WHAT YOU HAVE TO DO:
Reproduce every line of the records below without any changes.

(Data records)
::::::

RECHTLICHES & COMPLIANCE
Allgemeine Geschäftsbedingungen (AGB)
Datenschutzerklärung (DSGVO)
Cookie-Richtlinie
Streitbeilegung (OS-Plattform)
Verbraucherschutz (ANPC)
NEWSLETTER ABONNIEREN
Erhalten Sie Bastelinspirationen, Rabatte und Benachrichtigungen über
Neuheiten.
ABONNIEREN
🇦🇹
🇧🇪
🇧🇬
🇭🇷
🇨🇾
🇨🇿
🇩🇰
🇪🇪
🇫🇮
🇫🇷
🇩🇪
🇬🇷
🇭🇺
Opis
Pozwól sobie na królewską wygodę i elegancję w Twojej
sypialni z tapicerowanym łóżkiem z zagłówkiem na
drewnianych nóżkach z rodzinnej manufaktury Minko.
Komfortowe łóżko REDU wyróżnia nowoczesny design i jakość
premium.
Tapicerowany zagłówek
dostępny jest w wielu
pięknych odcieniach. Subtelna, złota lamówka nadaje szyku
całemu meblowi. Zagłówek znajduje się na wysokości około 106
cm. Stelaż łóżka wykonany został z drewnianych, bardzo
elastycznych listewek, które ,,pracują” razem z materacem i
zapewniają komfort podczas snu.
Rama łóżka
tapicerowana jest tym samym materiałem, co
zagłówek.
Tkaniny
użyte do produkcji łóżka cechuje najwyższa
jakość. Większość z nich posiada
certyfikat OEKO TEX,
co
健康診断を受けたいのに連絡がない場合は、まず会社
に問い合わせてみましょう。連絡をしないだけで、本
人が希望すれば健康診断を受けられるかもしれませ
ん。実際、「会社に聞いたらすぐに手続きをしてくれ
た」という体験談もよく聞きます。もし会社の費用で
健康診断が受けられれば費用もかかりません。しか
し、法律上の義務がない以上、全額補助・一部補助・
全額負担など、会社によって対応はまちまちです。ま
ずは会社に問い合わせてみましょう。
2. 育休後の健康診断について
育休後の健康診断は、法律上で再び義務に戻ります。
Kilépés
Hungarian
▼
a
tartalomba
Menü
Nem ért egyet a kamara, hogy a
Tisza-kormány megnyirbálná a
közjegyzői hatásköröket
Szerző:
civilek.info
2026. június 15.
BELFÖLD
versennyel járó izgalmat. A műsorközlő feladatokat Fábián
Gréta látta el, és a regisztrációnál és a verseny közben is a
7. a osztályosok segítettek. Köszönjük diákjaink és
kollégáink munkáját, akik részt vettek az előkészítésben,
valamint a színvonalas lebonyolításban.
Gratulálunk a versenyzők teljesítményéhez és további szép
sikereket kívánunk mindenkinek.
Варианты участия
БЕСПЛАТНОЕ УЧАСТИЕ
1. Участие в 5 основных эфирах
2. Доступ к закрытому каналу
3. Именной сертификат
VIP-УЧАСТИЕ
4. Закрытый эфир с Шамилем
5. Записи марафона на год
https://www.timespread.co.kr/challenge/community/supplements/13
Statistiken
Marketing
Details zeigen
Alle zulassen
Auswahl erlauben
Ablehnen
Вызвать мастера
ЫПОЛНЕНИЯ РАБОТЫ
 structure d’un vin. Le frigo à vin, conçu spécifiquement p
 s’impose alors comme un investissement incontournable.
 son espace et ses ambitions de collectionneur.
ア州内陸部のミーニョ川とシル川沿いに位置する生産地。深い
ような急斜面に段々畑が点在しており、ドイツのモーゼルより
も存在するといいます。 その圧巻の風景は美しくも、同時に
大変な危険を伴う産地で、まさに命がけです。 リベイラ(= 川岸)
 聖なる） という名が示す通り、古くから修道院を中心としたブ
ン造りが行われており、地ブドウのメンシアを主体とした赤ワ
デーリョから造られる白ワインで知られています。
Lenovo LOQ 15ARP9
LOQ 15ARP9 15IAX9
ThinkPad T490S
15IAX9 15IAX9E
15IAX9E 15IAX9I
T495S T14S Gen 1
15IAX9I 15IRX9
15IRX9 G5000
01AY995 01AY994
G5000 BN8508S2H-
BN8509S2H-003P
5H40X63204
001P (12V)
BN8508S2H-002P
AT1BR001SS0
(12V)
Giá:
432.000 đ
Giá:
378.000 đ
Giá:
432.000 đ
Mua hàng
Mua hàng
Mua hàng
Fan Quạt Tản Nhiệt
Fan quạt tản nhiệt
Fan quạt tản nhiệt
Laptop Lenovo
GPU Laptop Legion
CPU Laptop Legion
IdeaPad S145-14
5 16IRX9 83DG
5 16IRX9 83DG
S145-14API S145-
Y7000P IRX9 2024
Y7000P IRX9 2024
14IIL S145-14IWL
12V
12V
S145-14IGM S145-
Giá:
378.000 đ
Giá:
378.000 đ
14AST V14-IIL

::::::

ANSWER TO THIS TASK:
RECHTLICHES & COMPLIANCE
Allgemeine Geschäftsbedingungen (AGB)
Datenschutzerklärung (DSGVO)
Cookie-Richtlinie
Streitbeilegung (OS-Plattform)
Verbraucherschutz (ANPC)
NEWSLETTER ABONNIEREN
Erhalten Sie Bastelinspirationen, Rabatte und Benachrichtigungen über
Neuheiten.
ABONNIEREN
🇦🇹
🇧🇪
🇧🇬
🇭🇷
🇨🇾
🇨🇿
🇩🇰
🇪🇪
🇫🇮
🇫🇷
🇩🇪
🇬🇷
🇭🇺
Opis
Pozwól sobie na królewską wygodę i elegancję w Twojej
sypialni z tapicerowanym łóżkiem z zagłówkiem na
drewnianych nóżkach z rodzinnej manufaktury Minko.
Komfortowe łóżko REDU wyróżnia nowoczesny design i jakość
premium.
Tapicerowany zagłówek
dostępny jest w wielu
pięknych odcieniach. Subtelna, złota lamówka nadaje szyku
całemu meblowi. Zagłówek znajduje się na wysokości około 106
cm. Stelaż łóżka wykonany został z drewnianych, bardzo
elastycznych listewek, które ,,pracują” razem z materacem i
zapewniają komfort podczas snu.
Rama łóżka
tapicerowana jest tym samym materiałem, co
zagłówek.
Tkaniny
użyte do produkcji łóżka cechuje najwyższa
jakość. Większość z nich posiada
certyfikat OEKO TEX,
co
健康診断を受けたいのに連絡がない場合は、まず会社
に問い合わせてみましょう。連絡をしないだけで、本
人が希望すれば健康診断を受けられるかもしれませ
ん。実際、「会社に聞いたらすぐに手続きをしてくれ
た」という体験談もよく聞きます。もし会社の費用で
健康診断が受けられれば費用もかかりません。しか
し、法律上の義務がない以上、全額補助・一部補助・
全額負担など、会社によって対応はまちまちです。ま
ずは会社に問い合わせてみましょう。
2. 育休後の健康診断について
育休後の健康診断は、法律上で再び義務に戻ります。
Kilépés
Hungarian
▼
a
tartalomba
Menü
Nem ért egyet a kamara, hogy a
Tisza-kormány megnyirbálná a
közjegyzői hatásköröket
Szerző:
civilek.info
2026. június 15.
BELFÖLD
versennyel járó izgalmat. A műsorközlő feladatokat Fábián
Gréta látta el, és a regisztrációnál és a verseny közben is a
7. a osztályosok segítettek. Köszönjük diákjaink és
kollégáink munkáját, akik részt vettek az előkészítésben,
valamint a színvonalas lebonyolításban.
Gratulálunk a versenyzők teljesítményéhez és további szép
sikereket kívánunk mindenkinek.
Варианты участия
БЕСПЛАТНОЕ УЧАСТИЕ
1. Участие в 5 основных эфирах
2. Доступ к закрытому каналу
3. Именной сертификат
VIP-УЧАСТИЕ
4. Закрытый эфир с Шамилем
5. Записи марафона на год
https://www.timespread.co.kr/challenge/community/supplements/13
Statistiken
Marketing
Details zeigen
Alle zulassen
Auswahl erlauben
Ablehnen
Вызвать мастера
ЫПОЛНЕНИЯ РАБОТЫ
 structure d’un vin. Le frigo à vin, conçu spécifiquement p
 s’impose alors comme un investissement incontournable.
 son espace et ses ambitions de collectionneur.
ア州内陸部のミーニョ川とシル川沿いに位置する生産地。深い
ような急斜面に段々畑が点在しており、ドイツのモーゼルより
も存在するといいます。 その圧巻の風景は美しくも、同時に
大変な危険を伴う産地で、まさに命がけです。 リベイラ(= 川岸)
 聖なる） という名が示す通り、古くから修道院を中心としたブ
ン造りが行われており、地ブドウのメンシアを主体とした赤ワ
デーリョから造られる白ワインで知られています。
Lenovo LOQ 15ARP9
LOQ 15ARP9 15IAX9
ThinkPad T490S
15IAX9 15IAX9E
15IAX9E 15IAX9I
T495S T14S Gen 1
15IAX9I 15IRX9
15IRX9 G5000
01AY995 01AY994
G5000 BN8508S2H-
BN8509S2H-003P
5H40X63204
001P (12V)
BN8508S2H-002P
AT1BR001SS0
(12V)
Giá:
432.000 đ
Giá:
378.000 đ
Giá:
432.000 đ
Mua hàng
Mua hàng
Mua hàng
Fan Quạt Tản Nhiệt
Fan quạt tản nhiệt
Fan quạt tản nhiệt
Laptop Lenovo
GPU Laptop Legion
CPU Laptop Legion
IdeaPad S145-14
5 16IRX9 83DG
5 16IRX9 83DG
S145-14API S145-
Y7000P IRX9 2024
Y7000P IRX9 2024
14IIL S145-14IWL
12V
12V
S145-14IGM S145-
Giá:
378.000 đ
Giá:
378.000 đ
14AST V14-IIL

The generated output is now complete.